### INSTRUCTIONS FOR THE TASK
Which lines run from the start of the data below to the line containing "nose: (246, 66)"? Set them down exactly, with none added.

### EXERCISE MATERIAL
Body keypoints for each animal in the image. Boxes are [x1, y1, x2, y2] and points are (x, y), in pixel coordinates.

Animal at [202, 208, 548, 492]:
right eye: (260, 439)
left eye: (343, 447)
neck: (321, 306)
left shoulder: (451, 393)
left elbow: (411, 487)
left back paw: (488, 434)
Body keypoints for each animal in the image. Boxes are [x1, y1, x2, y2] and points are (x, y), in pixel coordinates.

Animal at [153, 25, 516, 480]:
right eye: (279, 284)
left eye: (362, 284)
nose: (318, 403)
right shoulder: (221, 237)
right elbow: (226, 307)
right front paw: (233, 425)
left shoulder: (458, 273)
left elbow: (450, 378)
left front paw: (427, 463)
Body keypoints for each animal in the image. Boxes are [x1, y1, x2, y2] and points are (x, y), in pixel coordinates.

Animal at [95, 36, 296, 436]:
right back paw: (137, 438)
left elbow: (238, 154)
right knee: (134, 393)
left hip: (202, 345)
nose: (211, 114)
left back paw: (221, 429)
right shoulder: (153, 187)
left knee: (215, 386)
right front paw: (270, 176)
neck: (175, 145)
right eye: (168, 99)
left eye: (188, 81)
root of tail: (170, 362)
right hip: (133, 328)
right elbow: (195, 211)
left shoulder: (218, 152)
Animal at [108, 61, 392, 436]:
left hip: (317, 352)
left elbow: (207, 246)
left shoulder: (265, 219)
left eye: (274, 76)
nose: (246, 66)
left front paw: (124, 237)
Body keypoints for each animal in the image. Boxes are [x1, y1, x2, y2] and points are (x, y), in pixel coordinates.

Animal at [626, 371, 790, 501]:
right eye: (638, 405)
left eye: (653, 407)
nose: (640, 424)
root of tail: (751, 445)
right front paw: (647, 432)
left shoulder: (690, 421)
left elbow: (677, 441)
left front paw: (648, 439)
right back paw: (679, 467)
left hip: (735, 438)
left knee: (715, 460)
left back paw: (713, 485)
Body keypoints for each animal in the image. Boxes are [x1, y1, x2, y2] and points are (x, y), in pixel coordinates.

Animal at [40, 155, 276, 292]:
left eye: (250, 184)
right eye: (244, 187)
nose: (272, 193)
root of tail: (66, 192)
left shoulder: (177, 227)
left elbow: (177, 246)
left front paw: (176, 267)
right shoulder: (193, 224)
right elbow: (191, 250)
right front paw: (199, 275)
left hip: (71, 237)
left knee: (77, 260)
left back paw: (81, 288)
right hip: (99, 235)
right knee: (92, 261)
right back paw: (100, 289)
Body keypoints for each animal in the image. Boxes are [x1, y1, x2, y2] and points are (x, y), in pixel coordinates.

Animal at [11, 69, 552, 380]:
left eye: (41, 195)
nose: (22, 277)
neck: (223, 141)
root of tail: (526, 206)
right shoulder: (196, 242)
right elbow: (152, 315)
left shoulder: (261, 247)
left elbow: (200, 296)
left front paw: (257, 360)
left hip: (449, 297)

### OUTPUT FOR THIS EXERCISE
Body keypoints for each animal in the image. Boxes are [x1, y1, x2, y2] and points are (x, y), in pixel coordinates.

Animal at [202, 208, 548, 492]:
right eye: (260, 439)
left eye: (343, 447)
neck: (321, 306)
left shoulder: (451, 393)
left elbow: (411, 487)
left back paw: (488, 434)
Body keypoints for each animal in the image. Boxes are [x1, y1, x2, y2] and points are (x, y), in pixel coordinates.

Animal at [153, 25, 516, 480]:
right eye: (279, 284)
left eye: (362, 284)
nose: (318, 403)
right shoulder: (221, 237)
right elbow: (226, 307)
right front paw: (233, 425)
left shoulder: (458, 273)
left elbow: (450, 378)
left front paw: (427, 463)
Body keypoints for each animal in the image. Boxes are [x1, y1, x2, y2] and points are (x, y), in pixel coordinates.

Animal at [95, 36, 296, 436]:
right back paw: (137, 438)
left elbow: (238, 154)
right knee: (134, 393)
left hip: (202, 345)
nose: (211, 114)
left back paw: (221, 429)
right shoulder: (153, 187)
left knee: (215, 386)
right front paw: (270, 176)
neck: (175, 145)
right eye: (168, 99)
left eye: (188, 81)
root of tail: (170, 362)
right hip: (133, 328)
right elbow: (195, 211)
left shoulder: (218, 152)
Animal at [108, 61, 392, 436]:
left hip: (317, 352)
left elbow: (207, 246)
left shoulder: (265, 219)
left eye: (274, 76)
nose: (246, 66)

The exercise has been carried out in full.